One of the fastest emerging economies with the ‘net-zero’ target in sight, has been pushing for alternate fuels and has expressed its willingness to embrace hydrogen time and time again.
India’s Road Transport and Highway Minister, Nitin Gadkari, in particular, has advocated for the adoption of green hydrogen technology. “It is easy to get hydrogen from coal but that is black hydrogen. We need green hydrogen from biomass, hydrogen from water, and from organic waste” says Nitin Gadkari.
Some say that because of India’s enormous potential to generate green hydrogen, New Delhi can become the market leader. As per a report by the Government of India’s think tank, NITI Aayog, India with the contribution of private players, can achieve 25GW of manufacturing capacity of electrolysers by 2028.
The same report said that green hydrogen can help India abate 3.6 gigatons of cumulative CO2 emissions by 2050. Therefore, it is crucial for both the Indian government and the private players to explore green hydrogen options to manufacture vehicles. Morris Garages or MG, the British-origin company, unveiled India’s first-ever hydrogen car, at the recently held annual Auto Expo Fair in the National Capital Region.

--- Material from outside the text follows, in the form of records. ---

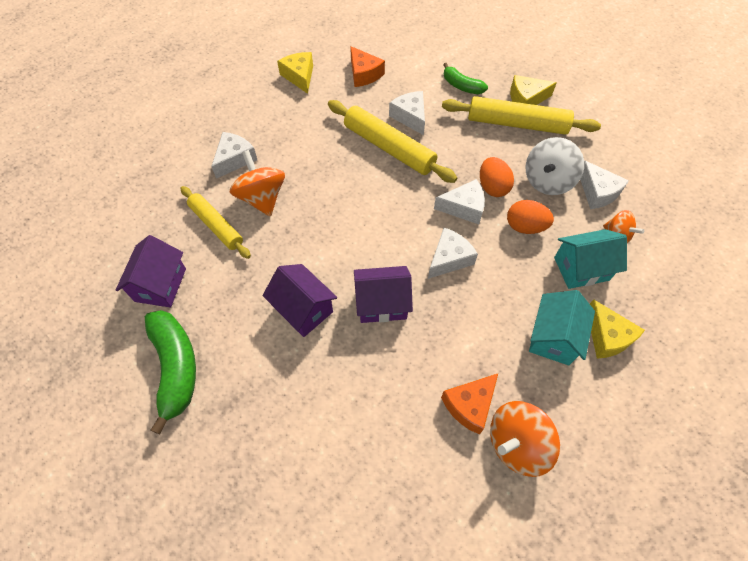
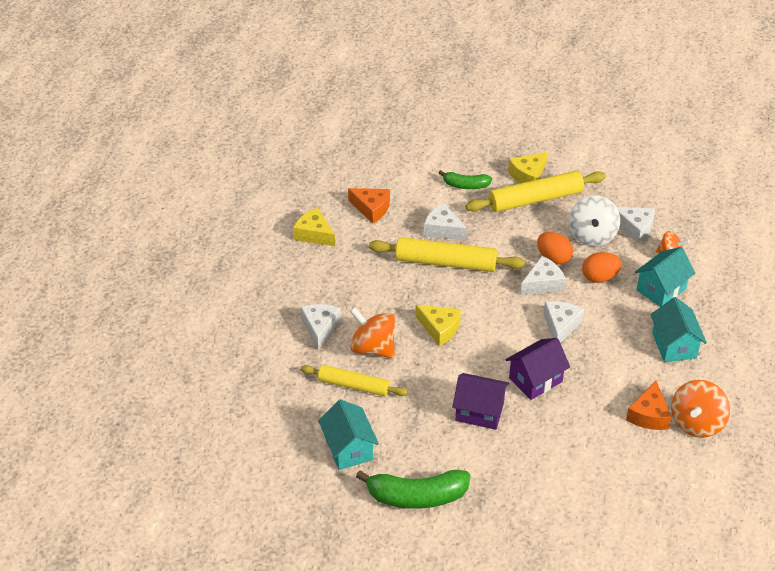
camera: 30 degrees left, 15 degrees down
(160, 285) = (348, 448): purple house -> turquoise house
(175, 368) = (416, 496): green banana -> green banana turned 135 degrees clockwise
(607, 336) = (709, 327): yellow cheese -> yellow cheese (439, 328)

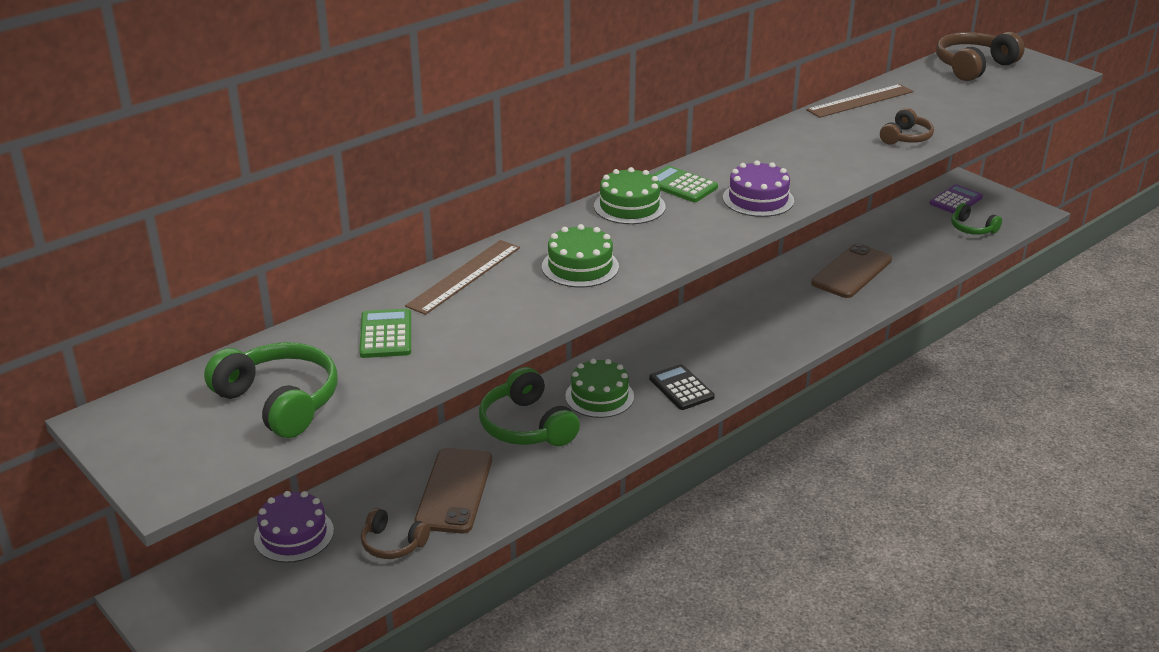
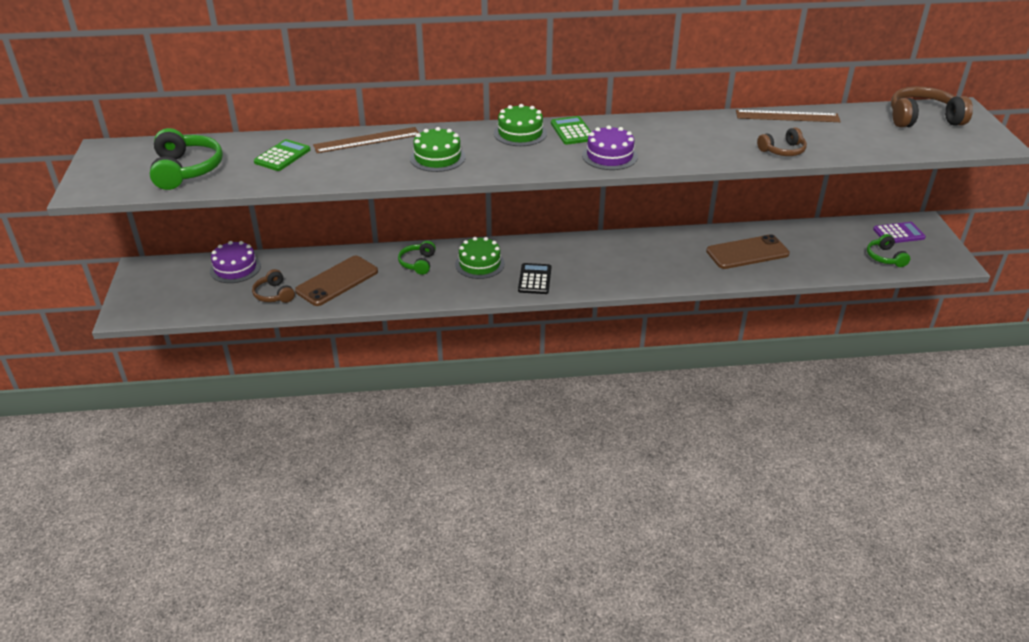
camera: 35 degrees right, 5 degrees up
(527, 426) = (418, 263): green headphones -> green headphones, size x0.59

Hydrogen technology is one among many technologies including electric and solar, that have been striving to make inroads in the huge, untapped non-conventional energy-driven automobile market in the country.
MG Motors India affirmed that they were ready to mass produce hydrogen vehicles and were waiting for the government’s go-ahead. “Commercial application is not going to be at a mass level at this point of time but the point is that depending on the government direction, depending on future, these applications can be made available”, says Rajeev Chaba, President & Managing Director of MG Motor India.